[Material to process Boundary: Start]

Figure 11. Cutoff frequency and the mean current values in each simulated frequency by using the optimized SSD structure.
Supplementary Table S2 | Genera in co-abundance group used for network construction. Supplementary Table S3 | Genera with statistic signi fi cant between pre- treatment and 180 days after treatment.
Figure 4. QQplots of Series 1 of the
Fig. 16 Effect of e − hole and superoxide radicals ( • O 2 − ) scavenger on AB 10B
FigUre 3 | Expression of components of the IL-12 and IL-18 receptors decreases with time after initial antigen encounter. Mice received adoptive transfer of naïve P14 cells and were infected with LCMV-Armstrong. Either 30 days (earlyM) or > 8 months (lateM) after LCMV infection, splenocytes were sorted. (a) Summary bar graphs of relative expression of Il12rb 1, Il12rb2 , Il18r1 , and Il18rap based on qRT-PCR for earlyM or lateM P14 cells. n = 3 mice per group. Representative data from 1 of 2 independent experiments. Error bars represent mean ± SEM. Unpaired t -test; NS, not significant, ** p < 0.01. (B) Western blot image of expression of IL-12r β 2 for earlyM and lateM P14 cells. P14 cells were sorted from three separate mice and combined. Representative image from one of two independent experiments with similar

[Material to process Boundary: End]

▶ _How to complete this task_
Copy out every line from the material above in which the word "group" appears.

▶ _Output for this exercise_
Supplementary Table S2 | Genera in co-abundance group used for network construction. Supplementary Table S3 | Genera with statistic signi fi cant between pre- treatment and 180 days after treatment.
FigUre 3 | Expression of components of the IL-12 and IL-18 receptors decreases with time after initial antigen encounter. Mice received adoptive transfer of naïve P14 cells and were infected with LCMV-Armstrong. Either 30 days (earlyM) or > 8 months (lateM) after LCMV infection, splenocytes were sorted. (a) Summary bar graphs of relative expression of Il12rb 1, Il12rb2 , Il18r1 , and Il18rap based on qRT-PCR for earlyM or lateM P14 cells. n = 3 mice per group. Representative data from 1 of 2 independent experiments. Error bars represent mean ± SEM. Unpaired t -test; NS, not significant, ** p < 0.01. (B) Western blot image of expression of IL-12r β 2 for earlyM and lateM P14 cells. P14 cells were sorted from three separate mice and combined. Representative image from one of two independent experiments with similar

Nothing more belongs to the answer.